VCCRI / Sierra

Discover differential transcript usage from polyA-captured single cell RNA-seq data
GNU General Public License v3.0
49 stars 17 forks source link

Problems reading genes with a quote (') in the name #37

Closed GeertvanGeest closed 3 years ago

GeertvanGeest commented 3 years ago

Hi,

I'm using Sierra on single cell data of Drosophila, and the gtf contains gene symbols with a quote in the name (e.g. beta'COP).

This results into issues with the function FindPeaks. As a last step, the output table is read back in for filtering, but that results in warnings:

Warning messages:
1: In scan(file = file, what = what, sep = sep, quote = quote, dec = dec,  :
  EOF within quoted string
2: In scan(file = file, what = what, sep = sep, quote = quote, dec = dec,  :
  number of items read is not a multiple of the number of columns

But more importantly, a truncated file; only the first ~4k lines of ~50k lines are read in.

I don't think you can expect quoted values in the input data table, so I think you can safely change (line 724; count_polyA.R)
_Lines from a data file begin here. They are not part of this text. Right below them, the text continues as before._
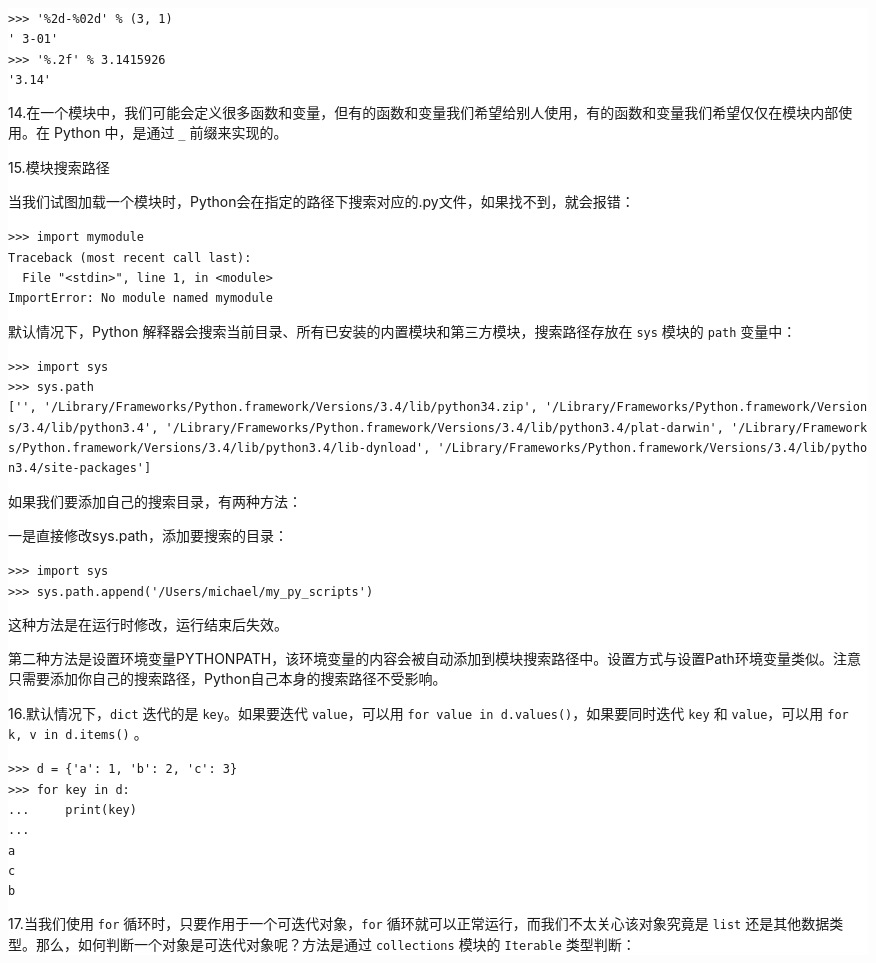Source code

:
 ```
>>> '%2d-%02d' % (3, 1)
' 3-01'
>>> '%.2f' % 3.1415926
'3.14'
```

14.在一个模块中，我们可能会定义很多函数和变量，但有的函数和变量我们希望给别人使用，有的函数和变量我们希望仅仅在模块内部使用。在 Python 中，是通过 ``_`` 前缀来实现的。

15.模块搜索路径

当我们试图加载一个模块时，Python会在指定的路径下搜索对应的.py文件，如果找不到，就会报错：

```
>>> import mymodule
Traceback (most recent call last):
  File "<stdin>", line 1, in <module>
ImportError: No module named mymodule
```

默认情况下，Python 解释器会搜索当前目录、所有已安装的内置模块和第三方模块，搜索路径存放在 ``sys`` 模块的 ``path`` 变量中：

```
>>> import sys
>>> sys.path
['', '/Library/Frameworks/Python.framework/Versions/3.4/lib/python34.zip', '/Library/Frameworks/Python.framework/Versions/3.4/lib/python3.4', '/Library/Frameworks/Python.framework/Versions/3.4/lib/python3.4/plat-darwin', '/Library/Frameworks/Python.framework/Versions/3.4/lib/python3.4/lib-dynload', '/Library/Frameworks/Python.framework/Versions/3.4/lib/python3.4/site-packages']
```

如果我们要添加自己的搜索目录，有两种方法：

一是直接修改sys.path，添加要搜索的目录：

```
>>> import sys
>>> sys.path.append('/Users/michael/my_py_scripts')
```
这种方法是在运行时修改，运行结束后失效。

第二种方法是设置环境变量PYTHONPATH，该环境变量的内容会被自动添加到模块搜索路径中。设置方式与设置Path环境变量类似。注意只需要添加你自己的搜索路径，Python自己本身的搜索路径不受影响。

16.默认情况下，``dict`` 迭代的是 ``key``。如果要迭代 ``value``，可以用 ``for value in d.values()``，如果要同时迭代 ``key`` 和 ``value``，可以用 ``for k, v in d.items()`` 。

```
>>> d = {'a': 1, 'b': 2, 'c': 3}
>>> for key in d:
...     print(key)
...
a
c
b
```

17.当我们使用 ``for`` 循环时，只要作用于一个可迭代对象，``for`` 循环就可以正常运行，而我们不太关心该对象究竟是 ``list`` 还是其他数据类型。那么，如何判断一个对象是可迭代对象呢？方法是通过 ``collections`` 模块的 ``Iterable`` 类型判断：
 peak.sites <- read.table(peak.sites.file, header = T, sep = "\t",
                            stringsAsFactors = FALSE)

Into:

peak.sites <- read.table(peak.sites.file, header = T, sep = "\t", quote = '',
                         stringsAsFactors = FALSE)

I've sent a pull request

GeertvanGeest commented 3 years ago

This is an issue in all functions reading in a peak.sites file obviously.